Required actions:
#1 Reproduce word for word the part of the Annie John reviews from "I didnt like" up to and including "Worth a detour.".
#2 Answer these questions using the reviews of Annie John:
(a) Between what ages does Annie narrate her life?
(b) Who helps heal Annie after her breakdown?
(c) According to the last review, where is Annie going when the story ends?

*** Page extract Section Begins ***

Rating: 4 StarsIndividuation

Annie John was a very engaging well written book that I think every mother and daughter should read together. Annie John narrates her life as a young black child living on the island of Antigua from the age of ten- seventeen. She was a curious, brilliant girl who has to learn to embrace the notion and reality of severance from her early childhood memories.
She and her mother, whom she absolutely adores, start out by being very close with one another, almost inseparable. Her mother would tend to Annie in so many ways: starting her baths, reading her stories, taking her shopping, and teaching her in every way how to be a strong independent woman. As time passes, Annie begins to notice how her bond with her mother has become undermined. She realizes that she has to go from a little girl and try to find herself as she grows into adulthood. In her transitions and struggles, she feels as if the passion and love she feels with her mother have diminished. Her mother begins separating herself away from Annie as she realizes the extent of her daughter's needs and her dependence. That only leads to Annie having much hatred for her mother. Annie begins acting out against her mother.
At the top of her class, Annie was a wise, mischievous girl who was quite popular amongst her peers. Throughout her days in school she made close friends with two girls Gwen and The red girl, who Annie sort of uses as a relief from the neglect of her mother. With all the intensity from the conflict between her mother and her realization of their separation she has a mental breakdown and becomes bed ridden for months. Her grandmother "Ma Chess" helps heal her. Annie survives and understands that she needs to leave the island and make a new life for herself, and begins to understand that we will not always be united with our loved ones on earth but will forever be bonded through spirit.

Rating: 1 Starsleanders opinion

I didnt like this book at all and I thought it was very boring. Also it was some what inapropriate!

Rating: 4 StarsANOTHER COMING OF AGE STORY

This coming of age story is sensitive and tranquil. It doesn't shout but is sound. Poetic writing. Worth a detour.

Rating: 4 StarsLovely writing but not Kincaid's best

This novel has the same beautiful, flowing, sparkling language as LUCY, which I loved. The sentences are a joy to read (they reminded me a little of Thom Jones, with their relentless, driving, dialogue-free qualities). This is essentially a slice-of-life story about Annie's teenage years in the West Indies that ends with her leaving for England. Annie is an interesting and complex character and I admired the unquestioning way in which we are told about her falling in love (crush?) with Gwen and the Red Girl. There is a wonderfully female sensibility in this book, the kind that is confident enough to portray women in all their complexity, as bad and as good, as able to wish well and able to rejoice in other's pain. However, the mother-daughter relationship did not convince me. I felt as if the writer knew more about this relationship than the reader was being told and so when I came to the sentence `I no longer loved my mother,' I did not believe it because I had seen to reason for this. The mother changes as the daughter gets older and, even making room for normal teenage angst, there were parts of the narrative that seemed determined to have the mother and daughter estranged even if it was not organic to the rest of the narrative. Of course, this happens in real life all the time but the demands of fiction are different - the reader should not be expected to make assumptions from `real life.' Still, Jamaica Kincaid is a brilliant writer. Her language is superb and her story-telling, even if not best demonstrated here, is remarkable.

*** Page extract Section Ends ***
*** Data supplied Section Begins ***

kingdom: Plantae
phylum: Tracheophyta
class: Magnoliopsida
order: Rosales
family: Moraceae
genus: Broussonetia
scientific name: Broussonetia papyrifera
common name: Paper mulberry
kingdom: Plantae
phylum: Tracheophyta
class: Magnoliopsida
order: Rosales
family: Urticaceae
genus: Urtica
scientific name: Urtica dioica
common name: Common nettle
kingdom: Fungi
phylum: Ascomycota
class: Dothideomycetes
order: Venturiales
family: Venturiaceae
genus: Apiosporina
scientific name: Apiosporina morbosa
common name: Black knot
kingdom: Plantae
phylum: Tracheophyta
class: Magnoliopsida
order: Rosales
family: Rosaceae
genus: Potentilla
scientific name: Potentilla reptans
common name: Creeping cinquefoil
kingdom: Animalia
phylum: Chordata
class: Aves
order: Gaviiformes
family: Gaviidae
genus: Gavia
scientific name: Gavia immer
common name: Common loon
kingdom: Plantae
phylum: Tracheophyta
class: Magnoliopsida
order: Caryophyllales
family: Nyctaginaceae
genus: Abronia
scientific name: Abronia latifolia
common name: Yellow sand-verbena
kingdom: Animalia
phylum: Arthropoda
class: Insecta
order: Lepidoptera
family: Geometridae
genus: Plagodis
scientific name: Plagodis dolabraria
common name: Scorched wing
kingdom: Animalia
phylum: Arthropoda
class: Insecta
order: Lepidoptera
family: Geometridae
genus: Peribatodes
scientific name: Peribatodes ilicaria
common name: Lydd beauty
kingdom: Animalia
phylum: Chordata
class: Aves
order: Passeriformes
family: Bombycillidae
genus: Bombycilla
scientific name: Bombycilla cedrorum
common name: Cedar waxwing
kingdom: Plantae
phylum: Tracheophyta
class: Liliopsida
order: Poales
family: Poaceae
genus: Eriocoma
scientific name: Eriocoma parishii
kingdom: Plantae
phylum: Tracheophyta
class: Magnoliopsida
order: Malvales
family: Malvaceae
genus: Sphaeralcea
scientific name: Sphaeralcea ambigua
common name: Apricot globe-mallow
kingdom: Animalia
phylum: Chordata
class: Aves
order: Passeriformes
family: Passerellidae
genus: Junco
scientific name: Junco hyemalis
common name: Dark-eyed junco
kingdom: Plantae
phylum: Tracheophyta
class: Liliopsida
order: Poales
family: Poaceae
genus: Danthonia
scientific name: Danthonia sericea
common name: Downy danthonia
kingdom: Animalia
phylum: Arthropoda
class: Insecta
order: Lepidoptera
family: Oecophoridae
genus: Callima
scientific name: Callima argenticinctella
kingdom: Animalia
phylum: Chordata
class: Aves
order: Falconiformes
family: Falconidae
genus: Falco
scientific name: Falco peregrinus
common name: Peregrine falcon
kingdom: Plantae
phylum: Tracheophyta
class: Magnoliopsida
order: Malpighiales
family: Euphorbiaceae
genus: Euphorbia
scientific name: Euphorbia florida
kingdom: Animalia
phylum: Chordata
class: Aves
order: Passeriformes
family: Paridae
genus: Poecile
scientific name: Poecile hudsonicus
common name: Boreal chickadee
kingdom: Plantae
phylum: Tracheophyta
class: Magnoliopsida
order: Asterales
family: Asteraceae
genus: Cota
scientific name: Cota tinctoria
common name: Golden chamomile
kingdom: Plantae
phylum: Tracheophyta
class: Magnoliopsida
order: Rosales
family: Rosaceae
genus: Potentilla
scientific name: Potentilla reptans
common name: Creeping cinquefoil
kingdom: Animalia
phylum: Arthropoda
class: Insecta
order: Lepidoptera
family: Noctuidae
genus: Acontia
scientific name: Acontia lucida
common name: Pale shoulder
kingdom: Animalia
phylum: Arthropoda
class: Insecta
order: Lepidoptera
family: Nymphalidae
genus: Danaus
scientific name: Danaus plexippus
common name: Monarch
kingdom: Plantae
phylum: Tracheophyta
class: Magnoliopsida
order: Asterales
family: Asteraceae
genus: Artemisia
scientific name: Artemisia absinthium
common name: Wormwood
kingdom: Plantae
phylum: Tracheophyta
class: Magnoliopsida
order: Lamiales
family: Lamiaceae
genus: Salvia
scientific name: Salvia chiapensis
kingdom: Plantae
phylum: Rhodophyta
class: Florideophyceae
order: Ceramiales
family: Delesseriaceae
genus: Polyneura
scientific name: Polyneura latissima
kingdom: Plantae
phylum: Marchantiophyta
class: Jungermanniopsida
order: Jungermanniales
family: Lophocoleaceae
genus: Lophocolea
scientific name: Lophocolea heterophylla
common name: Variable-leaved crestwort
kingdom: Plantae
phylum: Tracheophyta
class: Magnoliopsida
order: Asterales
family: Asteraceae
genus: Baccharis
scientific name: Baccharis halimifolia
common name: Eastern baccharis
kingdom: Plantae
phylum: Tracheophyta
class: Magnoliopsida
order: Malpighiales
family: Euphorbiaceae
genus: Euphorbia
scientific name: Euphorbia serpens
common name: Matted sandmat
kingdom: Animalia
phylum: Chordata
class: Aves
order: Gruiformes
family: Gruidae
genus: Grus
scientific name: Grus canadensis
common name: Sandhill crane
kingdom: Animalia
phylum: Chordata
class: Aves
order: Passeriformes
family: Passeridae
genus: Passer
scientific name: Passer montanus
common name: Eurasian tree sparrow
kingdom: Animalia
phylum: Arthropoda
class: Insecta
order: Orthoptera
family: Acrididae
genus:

*** Data supplied Section Ends ***

Task results:
#1
I didnt like this book at all and I thought it was very boring. Also it was some what inapropriate!

Rating: 4 StarsANOTHER COMING OF AGE STORY

This coming of age story is sensitive and tranquil. It doesn't shout but is sound. Poetic writing. Worth a detour.

#2
(a) From ten to seventeen.
(b) Her grandmother, "Ma Chess."
(c) England.